沈映蓉笑着打趣道:“郎君今日心情甚好。”
吴阅抿嘴笑,“这些日我着实辛劳,得好生犒劳自己。”
沈映蓉认真地想了想,道:“那什么时候去宝福楼,我有些馋他家的蜜汁火方和胭脂鹅脯。”
吴阅点头,“待我休沐就带惠娘去。”
沈映蓉满脸欢喜。
丈夫平时得空就会带她出去游山玩水,寻街巷美食,故而她并未起疑。
为了把这事落实下来,吴阅亲自备下催情的合欢散和蒙汗药。
魏氏和青禾是沈映蓉的陪嫁,必须把二人控制住,才不会坏事。
不仅如此,他还亲自跑了一趟宝福楼,提前用私房钱定下最幽静的那个雅阁。
萧煜虽然纨绔,却不是个笨的,想把他哄来,势必得让他握上把柄才行。
于是吴阅亲笔书信一封,打算在休沐那天送上。
如此周密计划一番,确定没有任何纰漏,吴阅才按部就班施行。
待到休沐那天,他们原定中午去宝福楼的,结果衙门有差事,吴阅只得先去应付。
沈映蓉有些失望。
吴阅安抚道:“我中午只怕是回不来的,晚些时候惠娘去宝福楼等我,待我下值后就过来,在那边用过晚饭再回来也不迟。”
沈映蓉:“我把阿娘也带去。”
吴阅忙道:“天气炎热,就不要带他们出去了,恐中了暑热。”又道,“今日我只想与惠娘安安心心吃顿饭。”
沈映蓉没有答话。
吴阅继续道:“青禾是个贪吃的,你把她和魏妈妈也带上,这些年她们在吴家费心,也不容易。”
沈映蓉点头,“那你早去早回。”
吴阅:“你们去了就跟跑堂的报我名字,他们自会带你去雅阁。”
沈映蓉:“郎君什么时候能回来?”
吴阅:“我莫约申时四刻能过去。”
沈映蓉没有多想,应道:“我掐着时辰去等你。”
吴阅亲昵地碰了碰她的额角,沈映蓉送他出门。
那时她并不知道宝福楼等待她的是什么,她以为这一生都会现世安稳。
却不想,上天给t她开了一个玩笑。
从吴夫人,转变成沈氏,再蜕变成为长青居士。
她从未想过,有朝一日,真正撑起沈家门楣的人竟是自己,用一双手超越祖辈的辉煌,做自己命运的主人。
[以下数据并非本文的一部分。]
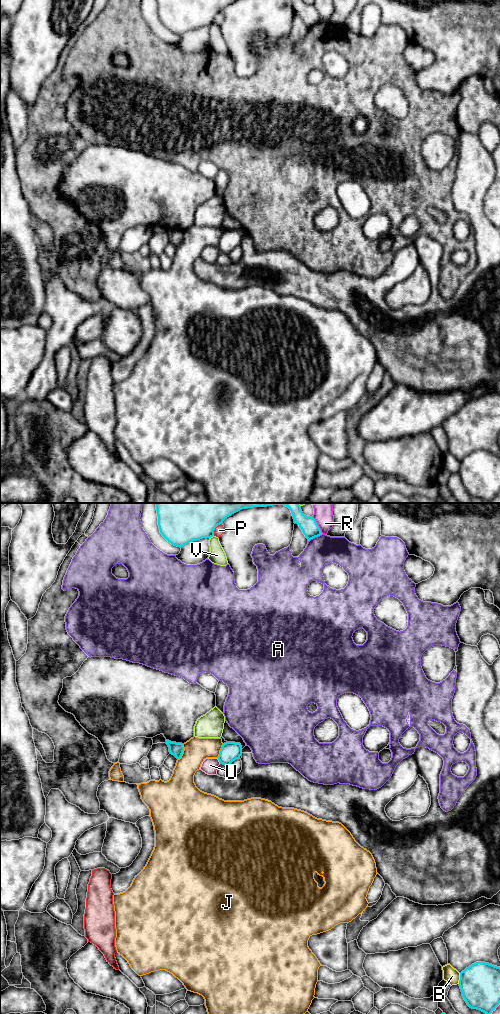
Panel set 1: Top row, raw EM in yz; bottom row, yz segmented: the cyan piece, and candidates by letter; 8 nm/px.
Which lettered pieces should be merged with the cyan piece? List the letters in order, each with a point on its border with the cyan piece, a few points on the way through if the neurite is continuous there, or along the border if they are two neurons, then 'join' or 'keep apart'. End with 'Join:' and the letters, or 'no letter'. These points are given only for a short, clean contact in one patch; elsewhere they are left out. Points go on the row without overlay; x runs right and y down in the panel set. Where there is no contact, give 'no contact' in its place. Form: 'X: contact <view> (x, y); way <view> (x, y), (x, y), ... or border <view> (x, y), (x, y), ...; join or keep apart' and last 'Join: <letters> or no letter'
A: contact yz (315, 24); keep apart
B: contact yz (460, 466); keep apart
J: contact yz (182, 240); keep apart
P: contact yz (214, 17); keep apart
R: contact yz (317, 13); border yz (312, 5), (322, 21); keep apart
U: contact yz (218, 247); keep apart
V: contact yz (211, 24); keep apart
Join: no letter

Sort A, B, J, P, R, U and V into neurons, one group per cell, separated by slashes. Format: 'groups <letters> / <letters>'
groups A / B / J / P / R / U / V

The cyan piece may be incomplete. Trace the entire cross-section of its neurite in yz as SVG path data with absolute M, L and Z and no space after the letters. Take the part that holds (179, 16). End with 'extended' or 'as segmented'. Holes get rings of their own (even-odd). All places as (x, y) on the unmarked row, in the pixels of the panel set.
M157 0L162 24L177 35L214 24L215 16L236 0Z; as segmented

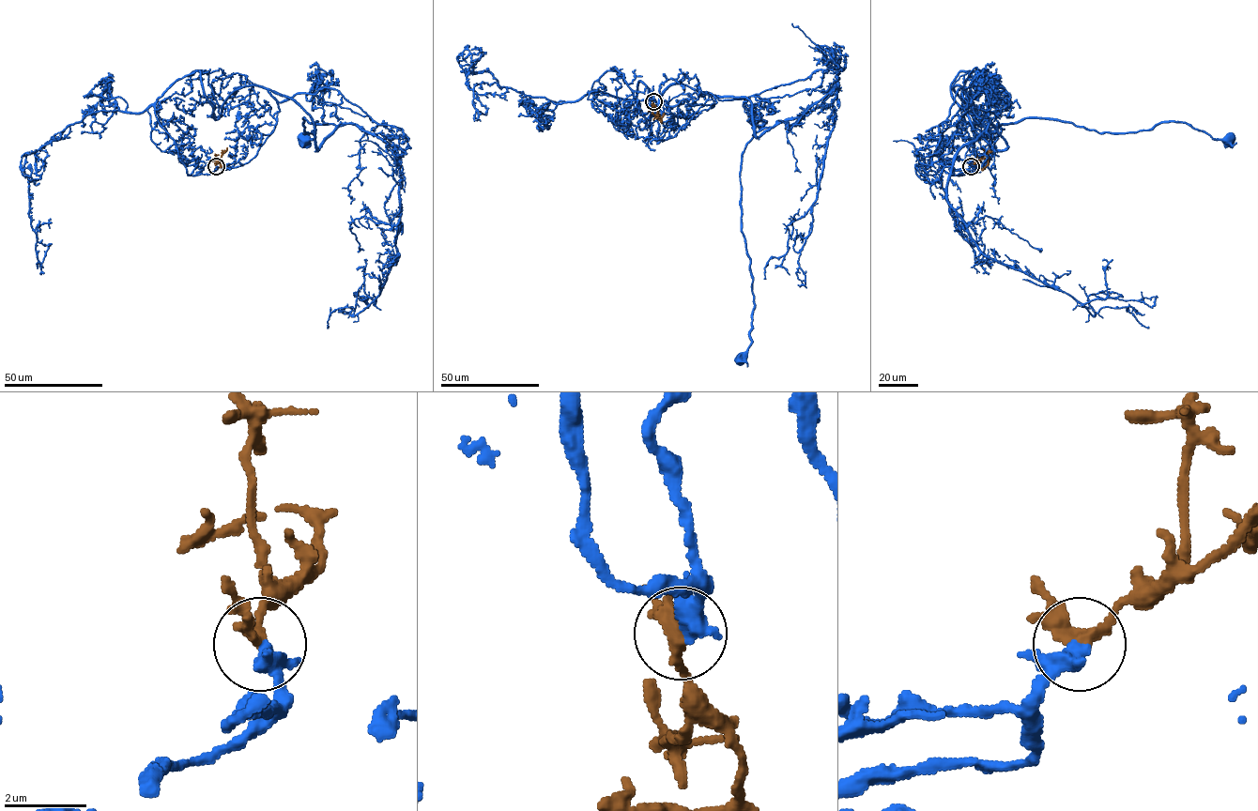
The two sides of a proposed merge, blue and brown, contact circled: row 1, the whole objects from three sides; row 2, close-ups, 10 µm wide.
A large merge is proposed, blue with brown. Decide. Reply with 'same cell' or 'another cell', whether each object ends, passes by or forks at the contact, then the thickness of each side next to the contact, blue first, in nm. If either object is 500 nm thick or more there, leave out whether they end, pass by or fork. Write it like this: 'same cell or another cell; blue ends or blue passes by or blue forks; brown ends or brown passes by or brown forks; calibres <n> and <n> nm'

而今日,那个纨绔少年将带着他的炙热正式闯进她的生命,为她的一生画下浓墨重彩的一笔!
第十八章 吴阅卖妻求荣萧煜将错就错
待到下午申时, 沈映蓉才与魏氏等人去往宝福楼,鉴于夫妻二人经常寻街巷饮食,魏氏并未生出疑窦。
莫约申时三刻, 主仆抵达目的地。
魏氏去柜台报与掌柜,跑堂小二过来领她们前往吴阅预先定下的雅阁。
宝福楼自比不得春晖园气派, 位置也偏些, 不过环境挺不错, 前头是两层小楼, 后面则是相对清净的雅阁。
吴阅订下的雅阁在最北的角落里, 是一个单独的包厢。
从外头进去, 里面别有洞天。
两道小门后是一处小小的园艺景观,一棵叫不出名字的树弯曲着枝丫野蛮生长, 树脚下有一块大石头, 石头上爬满了青苔。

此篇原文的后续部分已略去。